Posted on Sunday, September 1, 2013

By Chris Reding

Throughout this year as president of PCI®, I have promoted “Return to Growth” as a rallying cry for our industry. It is easily said, but for powder to return to growth (beyond the pace of the economy), organizations must achieve financial results that enable adequate investment in growth infrastructure (technology, people, plant, etc.). For that to happen, as an industry we need to get radically better at capturing the value of the products and services we offer.

Though I am by no means a “sales guru,” I have had the privilege of learning from people (bosses, colleagues, customers, mentors, etc.) who I consider to be the best in the game. I’ve also learned from my own experience (which I assure you, includes more than a few mistakes made along the way). Because I think that value-selling is so inextricably linked to achieving our collective goal to return to growth, I would like to share some thoughts on what I consider a prerequisite to value-selling.

Value-Selling Begins with Value-Pricing

Too often, the cost to produce a product is the first consideration when formulating a price (“cost-plus” pricing). It typically begins with adding a target margin amount to the cost to produce a product. Next, a price-range is established (lower prices for bigger volumes, and vice-versa). Then sales takes the product to market and attempts to sell within the range. Finally, if the product doesn’t sell within the specified range, the price is adjusted until it is one that the market will bear. So the formula looks something like:

Target Price = (cost + margin) +/- (adjustment for size of sale) 

Actual Price = target price +/- market acceptance

Value-Pricing: Never an Accounting Function

Value-pricing is primarily a marketing function, secondarily a sales function, but never an accounting function. It begins with developing an understanding of how your product is different from alternatives, what those differences mean to your customers and potential customers, and the tangible value of the differences. Next, the same process is repeated for each market segment in which the product might be used (because the differences in your product have more value in some segments than in others). Total value prices for each segment are then formulated as:

Total Value Price (TVP) = (price of incumbent alternative) +/- (sum of added value)

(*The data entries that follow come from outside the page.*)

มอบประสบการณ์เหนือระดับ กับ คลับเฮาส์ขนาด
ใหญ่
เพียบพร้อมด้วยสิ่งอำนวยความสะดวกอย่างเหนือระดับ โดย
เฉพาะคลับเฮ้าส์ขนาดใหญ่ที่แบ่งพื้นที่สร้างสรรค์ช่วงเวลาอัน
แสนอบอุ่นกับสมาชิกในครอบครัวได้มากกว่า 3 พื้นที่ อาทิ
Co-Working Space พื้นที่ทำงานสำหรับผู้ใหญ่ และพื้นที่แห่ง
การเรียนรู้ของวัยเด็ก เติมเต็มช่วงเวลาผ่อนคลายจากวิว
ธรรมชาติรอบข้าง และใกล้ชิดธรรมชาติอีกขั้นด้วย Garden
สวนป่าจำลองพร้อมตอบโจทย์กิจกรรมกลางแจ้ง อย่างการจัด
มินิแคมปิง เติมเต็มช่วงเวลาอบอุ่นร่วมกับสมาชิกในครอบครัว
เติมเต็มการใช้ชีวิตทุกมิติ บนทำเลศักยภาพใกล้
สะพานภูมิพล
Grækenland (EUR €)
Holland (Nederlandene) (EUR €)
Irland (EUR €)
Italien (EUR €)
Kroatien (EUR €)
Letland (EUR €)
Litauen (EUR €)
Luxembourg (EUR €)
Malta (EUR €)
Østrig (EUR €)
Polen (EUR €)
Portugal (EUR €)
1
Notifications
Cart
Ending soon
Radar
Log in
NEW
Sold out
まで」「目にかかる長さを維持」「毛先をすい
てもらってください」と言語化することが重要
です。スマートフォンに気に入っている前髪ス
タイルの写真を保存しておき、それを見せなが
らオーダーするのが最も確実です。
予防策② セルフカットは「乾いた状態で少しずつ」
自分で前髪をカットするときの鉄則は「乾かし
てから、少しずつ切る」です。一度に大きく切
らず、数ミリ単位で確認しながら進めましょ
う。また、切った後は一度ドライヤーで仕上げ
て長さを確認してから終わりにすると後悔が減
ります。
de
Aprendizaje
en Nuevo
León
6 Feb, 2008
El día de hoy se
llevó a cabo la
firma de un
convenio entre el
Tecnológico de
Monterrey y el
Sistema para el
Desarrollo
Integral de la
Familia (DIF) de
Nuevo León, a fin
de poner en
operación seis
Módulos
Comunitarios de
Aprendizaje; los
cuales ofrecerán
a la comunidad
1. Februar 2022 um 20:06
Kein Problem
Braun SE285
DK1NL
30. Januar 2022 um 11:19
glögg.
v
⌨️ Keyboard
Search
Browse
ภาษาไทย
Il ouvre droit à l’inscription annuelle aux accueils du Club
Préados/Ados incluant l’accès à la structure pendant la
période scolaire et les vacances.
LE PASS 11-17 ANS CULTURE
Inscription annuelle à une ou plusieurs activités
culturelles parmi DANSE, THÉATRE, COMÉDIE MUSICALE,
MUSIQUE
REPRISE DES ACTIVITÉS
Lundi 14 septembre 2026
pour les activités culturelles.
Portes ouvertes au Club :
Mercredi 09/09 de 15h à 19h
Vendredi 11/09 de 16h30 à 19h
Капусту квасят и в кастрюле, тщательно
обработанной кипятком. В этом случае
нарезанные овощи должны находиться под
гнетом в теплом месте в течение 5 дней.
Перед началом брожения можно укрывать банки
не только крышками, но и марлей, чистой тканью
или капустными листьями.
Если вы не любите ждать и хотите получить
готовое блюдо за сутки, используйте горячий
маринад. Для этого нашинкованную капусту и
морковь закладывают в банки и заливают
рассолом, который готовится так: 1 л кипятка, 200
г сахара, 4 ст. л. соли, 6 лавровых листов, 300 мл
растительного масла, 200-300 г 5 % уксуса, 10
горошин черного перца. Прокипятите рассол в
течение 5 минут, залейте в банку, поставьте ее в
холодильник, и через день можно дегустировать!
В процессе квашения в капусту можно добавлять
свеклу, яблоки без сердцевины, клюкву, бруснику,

Assuming an example wherein the value of your product is greater than the alternative:

Price of Incumbent Alternative................ $6 

+ Sum of added value ................................ $4

 = TVP ........................................................ $10

The next step in the process is to determine how you will split the additional value with your customer. In other words, if the TPV of your product is $10 ($4 of which is the value-difference), how much of the value difference must you give to your customer in order to make the sale? For the example, let’s assume that the customer needs 50% ($2) of the value-addition. This amount is deducted from the TPV to calculate the net value-added price = $8

Finally, after fully understanding and establishing pricing that reflects the value of your product, it is time for the accountants to have their say. Based on the cost to produce, is the value-added price sufficient to provide an acceptable margin? Rather than an input to the pricing decision, cost is considered only when making the go/no-go decision for the product in each market segment.

Time to Launch

Unlike a cost-plus pricing model, which focuses the sales organization on achieving minimum margin targets, a value-added model asks sales to focus on capturing the value of your product (with the only price variable being the determination of how much of the value- add should be surrendered in order to close the sale).

In closing, I suspect that many readers will see this short introduction to value-selling as little more than common sense. After observing the powder coating market for many years now, I have come to the conclusion that when it comes to value-selling, common sense is not a common practice.

If you want to dig deeper, I recommend reading The Strategy and Tactics of Pricing (by Nagle, et.al, available on Amazon) as an excellent primer.